Back in 1985 we bought a flight of TV media spots in the three networks in one market (Dallas) to place our expensive television commercials. It might have been seen by a couple hundred thousand people who happened to be tuned in at just the right time to see our fixed schedule spots. A week later the commercials were gone, the placements done and the creative product was back on the shelf. Now a one camera/one man crew who can tell a great story (like Casey Neistat who had his own YouTube channel with over 10 million daily viewers, and is currently worth $16 million dollars) can reach much, much bigger audiences and do so with the current camera gear as well or better than big teams could do twenty years ago with hundreds of thousands of dollars worth of gear and vans full of production crew members. And people wonder why camera makers are eager to supply video in their products??????? And people wonder why video in a still camera is so popular?????? 

I'm behind the curve of current video language but I'm still fighting for relevance. It's sad when people give up on keeping up and have the mad desire to stop time right where they felt comfortable getting off the progress train. 

Sure, some camera maker will notice the often voiced desire of a small group to have cameras with no video capabilities. Maybe they'll make one. I can assure you that camera will be much more expensive than the competing models that come complete with video.....because it will be a specialty item.
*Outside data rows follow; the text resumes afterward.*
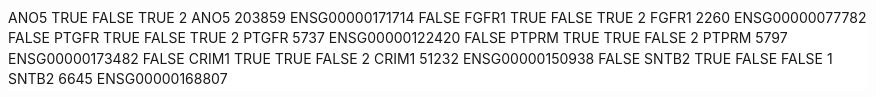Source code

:   <tr>
   <td style="text-align:left;"> ANO5 </td>
   <td style="text-align:left;"> TRUE </td>
   <td style="text-align:left;"> FALSE </td>
   <td style="text-align:left;"> TRUE </td>
   <td style="text-align:right;"> 2 </td>
   <td style="text-align:left;"> ANO5 </td>
   <td style="text-align:left;"> 203859 </td>
   <td style="text-align:left;"> ENSG00000171714 </td>
   <td style="text-align:left;color: red !important;"> FALSE </td>
  </tr>
  <tr>
   <td style="text-align:left;"> FGFR1 </td>
   <td style="text-align:left;"> TRUE </td>
   <td style="text-align:left;"> FALSE </td>
   <td style="text-align:left;"> TRUE </td>
   <td style="text-align:right;"> 2 </td>
   <td style="text-align:left;"> FGFR1 </td>
   <td style="text-align:left;"> 2260 </td>
   <td style="text-align:left;"> ENSG00000077782 </td>
   <td style="text-align:left;color: red !important;"> FALSE </td>
  </tr>
  <tr>
   <td style="text-align:left;"> PTGFR </td>
   <td style="text-align:left;"> TRUE </td>
   <td style="text-align:left;"> FALSE </td>
   <td style="text-align:left;"> TRUE </td>
   <td style="text-align:right;"> 2 </td>
   <td style="text-align:left;"> PTGFR </td>
   <td style="text-align:left;"> 5737 </td>
   <td style="text-align:left;"> ENSG00000122420 </td>
   <td style="text-align:left;color: red !important;"> FALSE </td>
  </tr>
  <tr>
   <td style="text-align:left;"> PTPRM </td>
   <td style="text-align:left;"> TRUE </td>
   <td style="text-align:left;"> TRUE </td>
   <td style="text-align:left;"> FALSE </td>
   <td style="text-align:right;"> 2 </td>
   <td style="text-align:left;"> PTPRM </td>
   <td style="text-align:left;"> 5797 </td>
   <td style="text-align:left;"> ENSG00000173482 </td>
   <td style="text-align:left;color: red !important;"> FALSE </td>
  </tr>
  <tr>
   <td style="text-align:left;"> CRIM1 </td>
   <td style="text-align:left;"> TRUE </td>
   <td style="text-align:left;"> TRUE </td>
   <td style="text-align:left;"> FALSE </td>
   <td style="text-align:right;"> 2 </td>
   <td style="text-align:left;"> CRIM1 </td>
   <td style="text-align:left;"> 51232 </td>
   <td style="text-align:left;"> ENSG00000150938 </td>
   <td style="text-align:left;color: red !important;"> FALSE </td>
  </tr>
  <tr>
   <td style="text-align:left;"> SNTB2 </td>
   <td style="text-align:left;"> TRUE </td>
   <td style="text-align:left;"> FALSE </td>
   <td style="text-align:left;"> FALSE </td>
   <td style="text-align:right;"> 1 </td>
   <td style="text-align:left;"> SNTB2 </td>
   <td style="text-align:left;"> 6645 </td>
   <td style="text-align:left;"> ENSG00000168807 </td>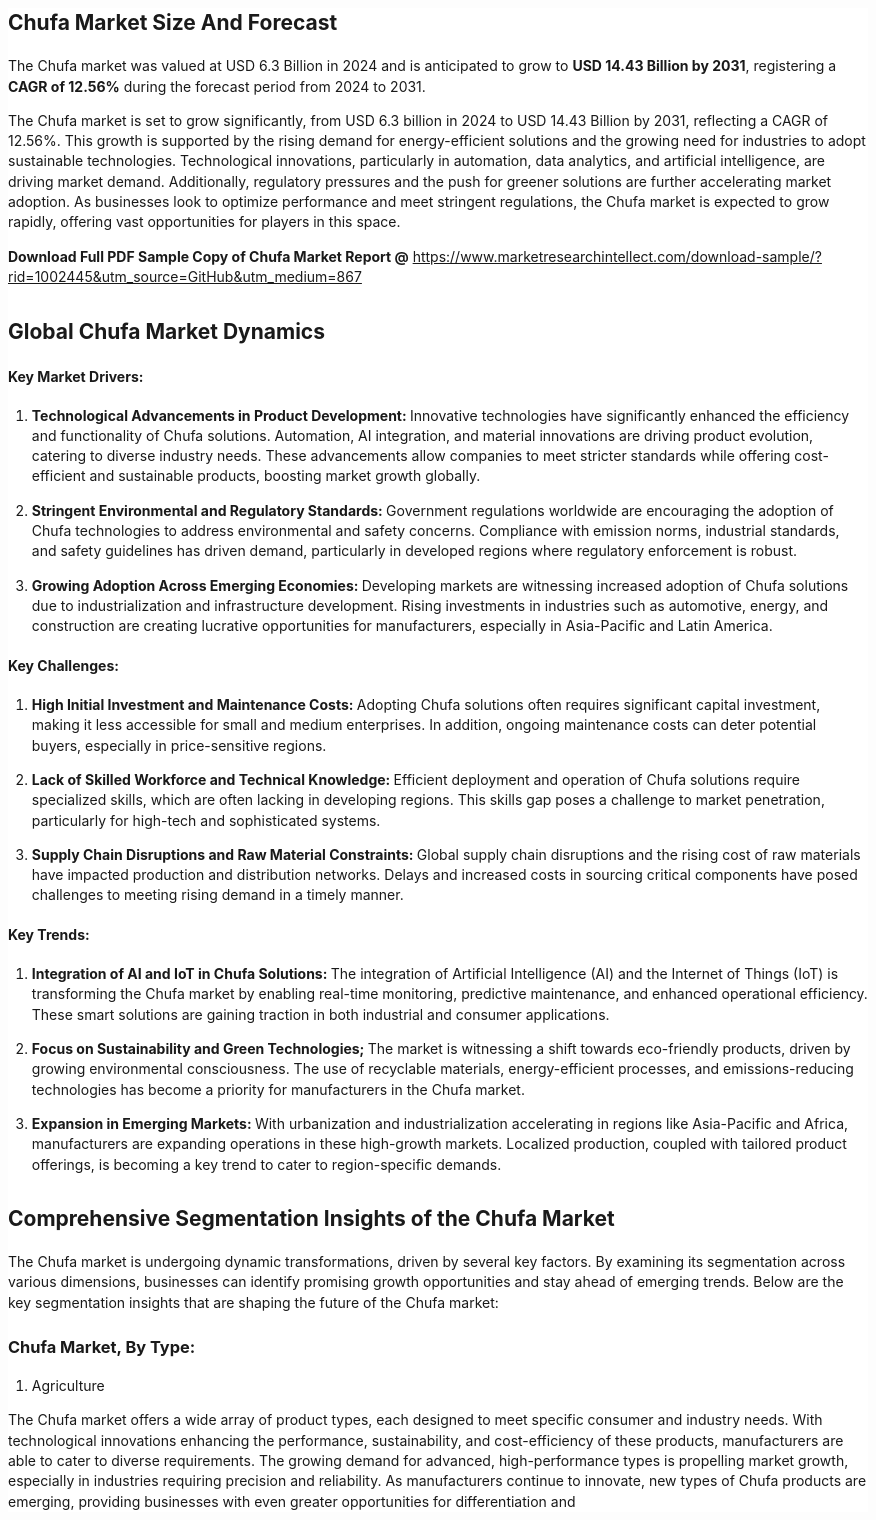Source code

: <h2>Chufa Market Size And Forecast</h2><p>The Chufa market was valued at USD 6.3 Billion in 2024 and is anticipated to grow to <strong>USD 14.43 Billion by 2031</strong>, registering a <strong>CAGR of 12.56%</strong> during the forecast period from 2024 to 2031.</p><p>The Chufa market is set to grow significantly, from USD 6.3 billion in 2024 to USD 14.43 Billion by 2031, reflecting a CAGR of 12.56%. This growth is supported by the rising demand for energy-efficient solutions and the growing need for industries to adopt sustainable technologies. Technological innovations, particularly in automation, data analytics, and artificial intelligence, are driving market demand. Additionally, regulatory pressures and the push for greener solutions are further accelerating market adoption. As businesses look to optimize performance and meet stringent regulations, the Chufa market is expected to grow rapidly, offering vast opportunities for players in this space.</p><p><strong>Download Full PDF Sample Copy of Chufa Market Report @</strong>&nbsp;<a href="https://www.marketresearchintellect.com/download-sample/?rid=1002445&amp;utm_source=GitHub&amp;utm_medium=867">https://www.marketresearchintellect.com/download-sample/?rid=1002445&amp;utm_source=GitHub&amp;utm_medium=867</a></p><h2>Global Chufa Market Dynamics</h2><h4><strong>Key Market Drivers:</strong></h4><ol><li><p><strong>Technological Advancements in Product Development:&nbsp;</strong>Innovative technologies have significantly enhanced the efficiency and functionality of Chufa solutions. Automation, AI integration, and material innovations are driving product evolution, catering to diverse industry needs. These advancements allow companies to meet stricter standards while offering cost-efficient and sustainable products, boosting market growth globally.</p></li><li><p><strong>Stringent Environmental and Regulatory Standards:&nbsp;</strong>Government regulations worldwide are encouraging the adoption of Chufa technologies to address environmental and safety concerns. Compliance with emission norms, industrial standards, and safety guidelines has driven demand, particularly in developed regions where regulatory enforcement is robust.</p></li><li><p><strong>Growing Adoption Across Emerging Economies:&nbsp;</strong>Developing markets are witnessing increased adoption of Chufa solutions due to industrialization and infrastructure development. Rising investments in industries such as automotive, energy, and construction are creating lucrative opportunities for manufacturers, especially in Asia-Pacific and Latin America.</p></li></ol><h4><strong>Key Challenges:</strong></h4><ol><li><p><strong>High Initial Investment and Maintenance Costs:&nbsp;</strong>Adopting Chufa solutions often requires significant capital investment, making it less accessible for small and medium enterprises. In addition, ongoing maintenance costs can deter potential buyers, especially in price-sensitive regions.</p></li><li><p><strong>Lack of Skilled Workforce and Technical Knowledge:&nbsp;</strong>Efficient deployment and operation of Chufa solutions require specialized skills, which are often lacking in developing regions. This skills gap poses a challenge to market penetration, particularly for high-tech and sophisticated systems.</p></li><li><p><strong>Supply Chain Disruptions and Raw Material Constraints:&nbsp;</strong>Global supply chain disruptions and the rising cost of raw materials have impacted production and distribution networks. Delays and increased costs in sourcing critical components have posed challenges to meeting rising demand in a timely manner.</p></li></ol><h4><strong>Key Trends:</strong></h4><ol><li><p><strong>Integration of AI and IoT in Chufa Solutions:&nbsp;</strong>The integration of Artificial Intelligence (AI) and the Internet of Things (IoT) is transforming the Chufa market by enabling real-time monitoring, predictive maintenance, and enhanced operational efficiency. These smart solutions are gaining traction in both industrial and consumer applications.</p></li><li><p><strong>Focus on Sustainability and Green Technologies;&nbsp;</strong>The market is witnessing a shift towards eco-friendly products, driven by growing environmental consciousness. The use of recyclable materials, energy-efficient processes, and emissions-reducing technologies has become a priority for manufacturers in the Chufa market.</p></li><li><p><strong>Expansion in Emerging Markets:&nbsp;</strong>With urbanization and industrialization accelerating in regions like Asia-Pacific and Africa, manufacturers are expanding operations in these high-growth markets. Localized production, coupled with tailored product offerings, is becoming a key trend to cater to region-specific demands.</p></li></ol><div class="article-main__content" data-test-id="publishing-text-block"><h2>Comprehensive Segmentation Insights of the Chufa Market</h2><p>The Chufa market is undergoing dynamic transformations, driven by several key factors. By examining its segmentation across various dimensions, businesses can identify promising growth opportunities and stay ahead of emerging trends. Below are the key segmentation insights that are shaping the future of the Chufa market:</p><h3><strong>Chufa Market, By Type:<br /></strong></h3><ol><li>Agriculture</li></ol><p>The Chufa market offers a wide array of product types, each designed to meet specific consumer and industry needs. With technological innovations enhancing the performance, sustainability, and cost-efficiency of these products, manufacturers are able to cater to diverse requirements. The growing demand for advanced, high-performance types is propelling market growth, especially in industries requiring precision and reliability. As manufacturers continue to innovate, new types of Chufa products are emerging, providing businesses with even greater opportunities for differentiation and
I'm coming to understand that everyone has a different idea of what constitutes "real" photography and also "proper" video. But those definitions don't necessarily have universal buy-in. Not anymore. The markets shift and change and evolve. We at VSL are sorry to have to tell you this but "real" photographers are not just those who can still mix their own Dektol in the darkroom. The industry has either moved on or grown. Depending on which point of view is most comfortable for you. I'm going with "moved on."